To a Muslim the Holy Quran is the Divine Revelation which is all encompassing and lays down in clear terms, how we should live our daily lives including the need for humans to allow fellow humans certain basic rights at all times. Due to the limited space available I can only reflect on some of the major fundamental rights laid down by Islam:

Right to life

The first and foremost of fundamental basic human-rights is the right to life. “Whosoever kills any human being (without any valid reason) like manslaughter or any disruption and chaos on earth, it is though he had killed all the mankind. And whoever saves a life it is though as he had saved the lives of all mankind” (Quran Ch5: v 32). It further declares: “Do not kill a soul which Allah has made sacred except through the due process of law” (Quran Ch6: v 151). Islam further explains that this sacrosanct right to life is not granted only to its adherents (believers), but it has been granted to all human beings without consideration of their religion, race, colour or sex

Right to Equality 

The Holy Quran recognises equality between humans irrespective of any distinction of nationality, race, colour or gender. “O Mankind We have created you from a male and female, and We made you as nations and tribes so that you may be able to recognise each other (not that you may despise each other). Indeed the most honourable among you before God is the most God-conscious”. (Quran Ch49: v 13). The Prophet Muhammed (pbuh) further explained this: “No Arab has any superiority over a non-Arab, nor does a non-Arab have any superiority over an Arab…… You are all the children of Adam and Adam was created from soil”. If there is any superiority for a man it is based on his piety, righteousness, sense of responsibility and character. Even such a person with these noble qualities would not have any privileged rights over others.

Right to justice

Allah Almighty has bestowed on all human beings, believer or non-believer, friend or foe the right to justice.  The Holy Quran states: “We sent our messengers with clear teachings and sent down along with them the Book and the Balance so that society may be established on the basis of justice” (Quran Ch 57 : v 25). It further says “O Believers stand for the cause of God and as witness to justice and remember that enmity of some people should not lead you to injustice. Be just as it is nearest to God consciousness” (Quran Ch 5:v  8 ). This makes it obligatory that a believer must uphold justice in all circumstances, including to his enemies.

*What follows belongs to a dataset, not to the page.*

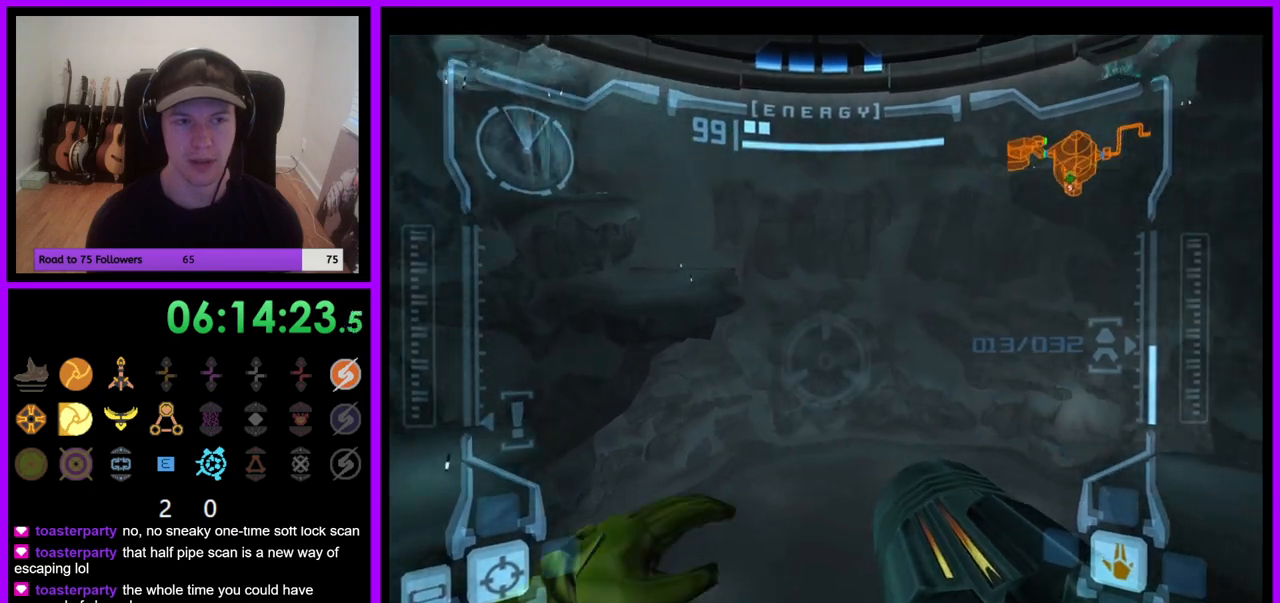
{"dt_ms": 1000, "buttons": ["Y", "L1"], "left_stick": "center", "right_stick": "up", "events": [[150, "left_stick", "up"], [433, "L1", "down"], [433, "R1", "up"], [467, "left_stick", "center"], [700, "right_stick", "up"], [800, "Y", "down"], [883, "Y", "up"], [1000, "Y", "down"]]}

Right to freedom of conscience and religion

The Holy Quran clearly mentions that there is no compulsion in accepting or rejecting a religion. “There is no compulsion in (submitting to) the religion” (Quran Ch 2 : v 256). Every individual has been granted basic freedom to accept a religion of his or her choice. Therefore no religion should be imposed on a person.

Right to personal freedom

No person can be deprived of his or her personal freedom except in pursuance of justice. Therefore there cannot be any arbitrary or preventive arrest without the permission of duly appointed judge and in the light of a solid proof.

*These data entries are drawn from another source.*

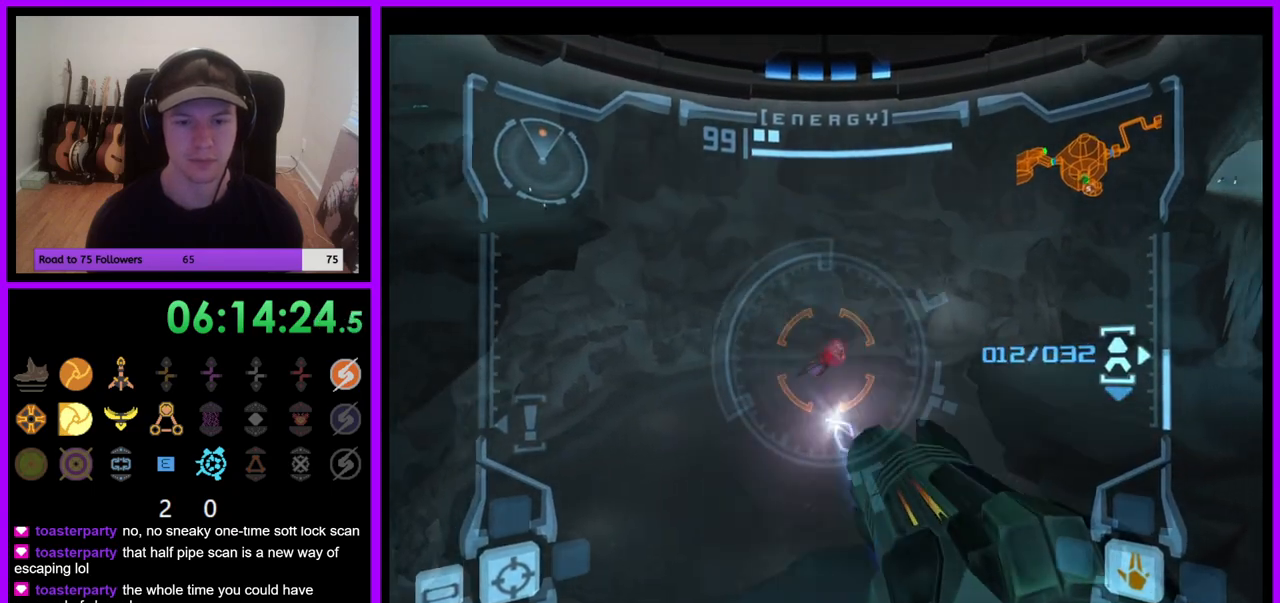
{"dt_ms": 500, "buttons": ["Y", "L1"], "left_stick": "center", "right_stick": "up", "events": [[67, "Y", "up"], [167, "Y", "down"], [217, "Y", "up"], [300, "Y", "down"], [383, "Y", "up"], [450, "Y", "down"]]}
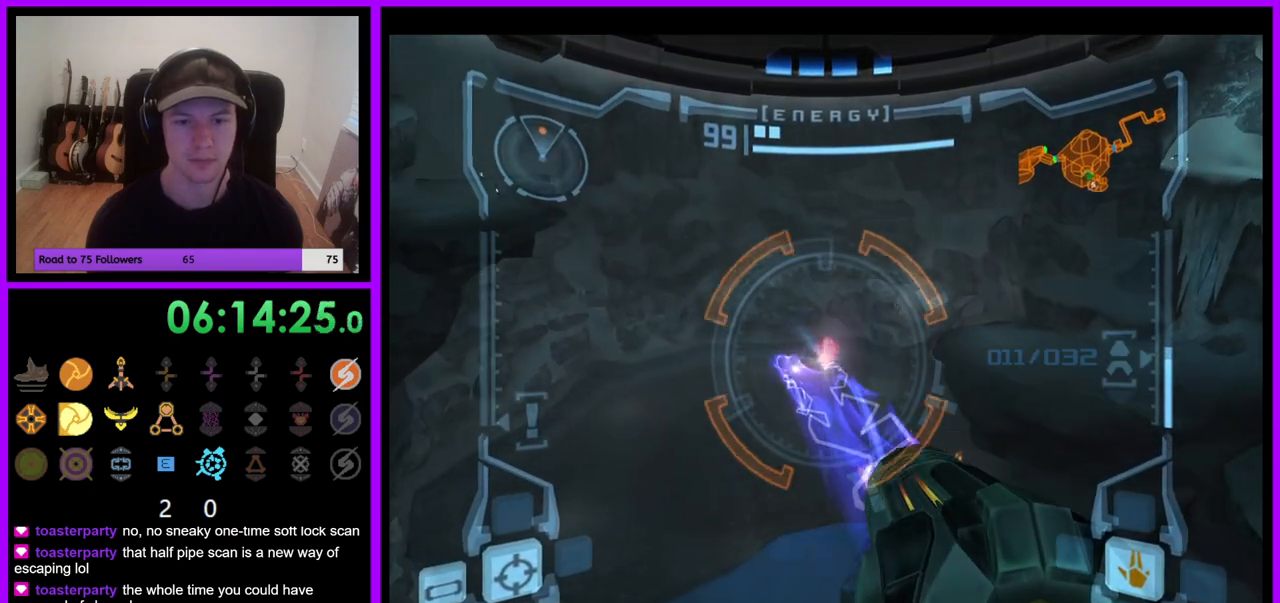
{"dt_ms": 500, "buttons": ["Y", "L1"], "left_stick": "center", "right_stick": "up", "events": [[33, "Y", "up"], [117, "Y", "down"], [200, "Y", "up"], [283, "Y", "down"], [367, "Y", "up"], [433, "Y", "down"]]}
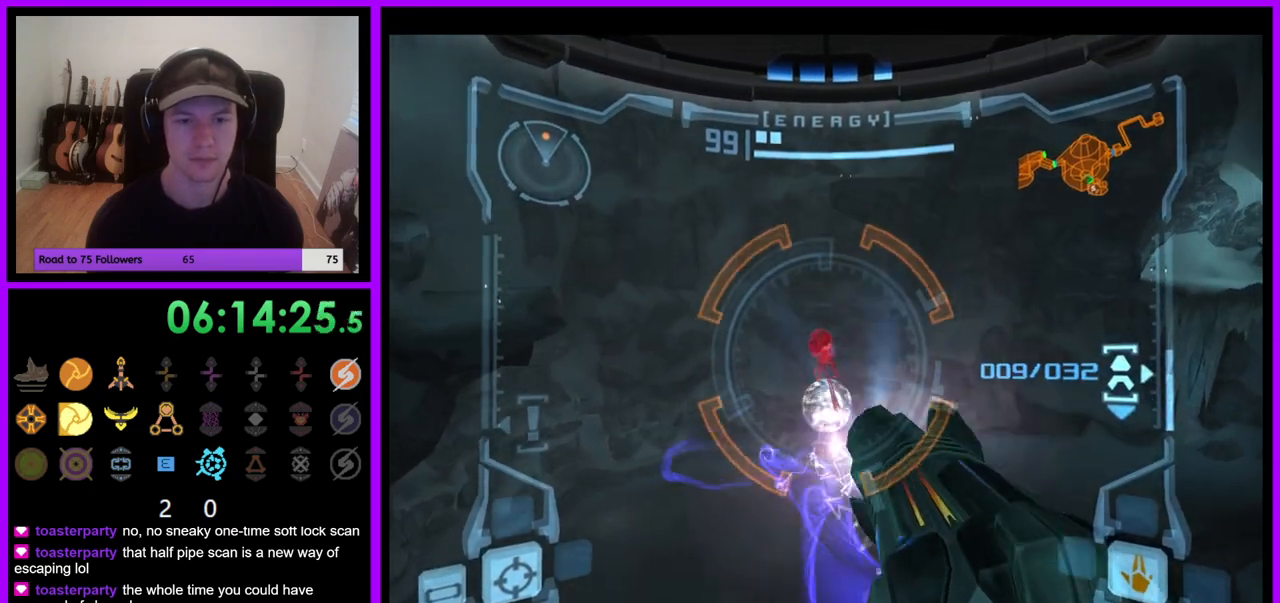
{"dt_ms": 500, "buttons": ["L1"], "left_stick": "center", "right_stick": "center", "events": [[17, "Y", "up"], [83, "Y", "down"], [217, "Y", "up"], [250, "Y", "down"], [350, "Y", "up"], [483, "right_stick", "center"]]}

Right to Protection of Honour

Every person has been ensured basic human dignity which should not be violated. If someone falsely attacks the honour of a person the culprit will be punished according to the Islamic Law. The Holy Quran says: “Do not let one group of people make fun of another group”. It further states: “Do not defame one another”, the Quran goes on to say: And do not backbite or speak ill of one another” (Quran Ch 49  : v 11-12).